March 28 (Saturday). Clear all day today, like it was summer. I wanted to stay just one more day in Lyon, but finally made up my mind to board the train for Paris. The sun was just about to set as we passed out of Dijon, when I thought of what awaited me upon my return home and felt a bottomless melancholy. Will arrive in Paris at twelve o’clock. I plan to spend the night at an inn near the station and then move to the Latin Quarter tomorrow morning.
March 29 (Sunday). Walked around the city all day. Exhausted, I fell asleep and for some reason had a dream in which I saw my mother in the beauty of her youth. I was startled and awoke. It was three o’clock in the morning, and I could hear rain falling.
March 30. In the afternoon saw sculpture of Maupassant in Parc Monceau. Evening, went to opera.

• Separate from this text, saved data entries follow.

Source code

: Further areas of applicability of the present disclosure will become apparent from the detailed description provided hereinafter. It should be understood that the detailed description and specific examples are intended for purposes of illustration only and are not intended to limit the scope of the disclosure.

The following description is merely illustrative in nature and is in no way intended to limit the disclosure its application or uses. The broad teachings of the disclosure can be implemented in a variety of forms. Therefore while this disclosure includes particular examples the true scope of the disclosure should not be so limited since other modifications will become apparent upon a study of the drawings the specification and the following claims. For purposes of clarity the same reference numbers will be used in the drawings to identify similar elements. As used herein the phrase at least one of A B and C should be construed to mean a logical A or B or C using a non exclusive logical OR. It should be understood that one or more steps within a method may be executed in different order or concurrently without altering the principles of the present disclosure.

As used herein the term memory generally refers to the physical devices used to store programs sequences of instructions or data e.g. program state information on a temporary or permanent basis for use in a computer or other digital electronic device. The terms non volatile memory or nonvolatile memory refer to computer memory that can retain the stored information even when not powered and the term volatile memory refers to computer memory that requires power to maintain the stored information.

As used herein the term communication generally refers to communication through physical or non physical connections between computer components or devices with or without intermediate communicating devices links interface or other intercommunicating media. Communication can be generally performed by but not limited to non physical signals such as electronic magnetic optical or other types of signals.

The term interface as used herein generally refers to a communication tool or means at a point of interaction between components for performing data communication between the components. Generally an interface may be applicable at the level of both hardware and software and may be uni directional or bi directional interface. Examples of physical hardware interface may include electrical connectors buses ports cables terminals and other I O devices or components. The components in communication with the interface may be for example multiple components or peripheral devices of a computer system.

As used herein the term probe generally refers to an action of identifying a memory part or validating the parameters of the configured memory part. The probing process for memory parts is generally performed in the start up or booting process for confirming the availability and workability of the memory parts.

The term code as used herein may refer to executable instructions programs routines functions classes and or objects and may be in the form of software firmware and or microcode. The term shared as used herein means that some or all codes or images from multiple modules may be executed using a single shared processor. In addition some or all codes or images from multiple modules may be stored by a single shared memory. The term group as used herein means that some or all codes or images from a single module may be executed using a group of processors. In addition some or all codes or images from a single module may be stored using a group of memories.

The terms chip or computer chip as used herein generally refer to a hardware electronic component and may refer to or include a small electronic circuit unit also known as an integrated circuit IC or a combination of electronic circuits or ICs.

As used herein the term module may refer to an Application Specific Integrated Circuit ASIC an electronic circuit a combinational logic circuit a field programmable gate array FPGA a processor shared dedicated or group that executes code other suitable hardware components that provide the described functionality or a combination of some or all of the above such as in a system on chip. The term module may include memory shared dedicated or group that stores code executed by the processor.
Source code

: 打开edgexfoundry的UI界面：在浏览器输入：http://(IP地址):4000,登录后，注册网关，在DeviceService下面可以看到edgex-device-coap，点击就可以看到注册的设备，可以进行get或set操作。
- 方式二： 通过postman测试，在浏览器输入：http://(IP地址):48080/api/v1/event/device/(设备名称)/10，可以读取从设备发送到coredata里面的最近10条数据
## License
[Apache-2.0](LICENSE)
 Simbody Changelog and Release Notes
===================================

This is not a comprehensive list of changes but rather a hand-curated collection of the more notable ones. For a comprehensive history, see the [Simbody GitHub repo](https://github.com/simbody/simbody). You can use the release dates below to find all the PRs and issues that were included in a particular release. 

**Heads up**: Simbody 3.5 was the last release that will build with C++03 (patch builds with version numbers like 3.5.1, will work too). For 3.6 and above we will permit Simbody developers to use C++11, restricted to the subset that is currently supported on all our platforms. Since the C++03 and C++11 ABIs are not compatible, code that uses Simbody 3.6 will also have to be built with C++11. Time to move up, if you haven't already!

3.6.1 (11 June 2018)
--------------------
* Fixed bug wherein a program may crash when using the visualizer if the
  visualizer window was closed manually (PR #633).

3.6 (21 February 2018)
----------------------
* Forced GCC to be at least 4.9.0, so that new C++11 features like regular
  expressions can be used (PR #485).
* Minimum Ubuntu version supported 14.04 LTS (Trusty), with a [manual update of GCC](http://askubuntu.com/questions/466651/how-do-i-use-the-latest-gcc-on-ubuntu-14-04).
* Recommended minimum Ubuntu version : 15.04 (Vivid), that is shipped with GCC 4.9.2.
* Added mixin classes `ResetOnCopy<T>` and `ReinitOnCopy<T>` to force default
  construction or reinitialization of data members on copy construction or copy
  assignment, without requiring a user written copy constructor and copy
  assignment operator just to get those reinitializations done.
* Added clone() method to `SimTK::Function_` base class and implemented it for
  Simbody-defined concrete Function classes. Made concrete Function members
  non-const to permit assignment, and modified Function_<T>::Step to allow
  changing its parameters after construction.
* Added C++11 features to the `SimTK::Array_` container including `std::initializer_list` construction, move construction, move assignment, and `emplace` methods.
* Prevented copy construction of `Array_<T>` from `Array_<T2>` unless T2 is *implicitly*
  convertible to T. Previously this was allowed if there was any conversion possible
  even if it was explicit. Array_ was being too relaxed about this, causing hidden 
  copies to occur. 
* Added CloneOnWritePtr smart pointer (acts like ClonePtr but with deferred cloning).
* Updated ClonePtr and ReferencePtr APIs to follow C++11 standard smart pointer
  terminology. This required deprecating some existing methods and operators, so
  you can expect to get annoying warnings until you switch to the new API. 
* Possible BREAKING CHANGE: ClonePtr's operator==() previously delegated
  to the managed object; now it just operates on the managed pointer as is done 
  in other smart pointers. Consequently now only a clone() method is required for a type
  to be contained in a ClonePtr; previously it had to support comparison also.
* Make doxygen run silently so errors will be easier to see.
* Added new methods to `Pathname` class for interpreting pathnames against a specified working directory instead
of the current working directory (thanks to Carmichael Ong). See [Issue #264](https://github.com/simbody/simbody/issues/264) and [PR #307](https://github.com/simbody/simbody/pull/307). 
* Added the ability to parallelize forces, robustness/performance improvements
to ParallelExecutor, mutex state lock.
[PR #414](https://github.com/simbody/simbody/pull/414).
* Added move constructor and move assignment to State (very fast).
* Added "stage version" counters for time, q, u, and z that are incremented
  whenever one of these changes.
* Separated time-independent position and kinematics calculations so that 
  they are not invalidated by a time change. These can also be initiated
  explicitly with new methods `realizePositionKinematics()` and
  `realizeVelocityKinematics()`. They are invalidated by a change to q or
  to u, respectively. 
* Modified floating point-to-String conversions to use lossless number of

March 31. Day, Musée du Luxembourg. Evening, Montmartre.
April 1. Day, Musée du Louvre. Evening, the Odéon.
April 2. Day, the boulevards. Evening, the Concert Rouge.
April 3. Day, Musée du Luxembourg. Evening, the Opéra-Comique.
April 4 (Saturday). Day, Boulevard, Stock Exchange, La Madeleine. Evening, .
April 5 (Sunday). Day, Père Lachaise Cemetery. Night, Concert Rouge.
April 6. Day, Montmartre Cemetery. Night, Casino Montmartre.
May 28. Left Paris. Arrived in London after dark.
May 29. Stayed in London.
May 30 (Saturday). Set sail at twelve o’clock.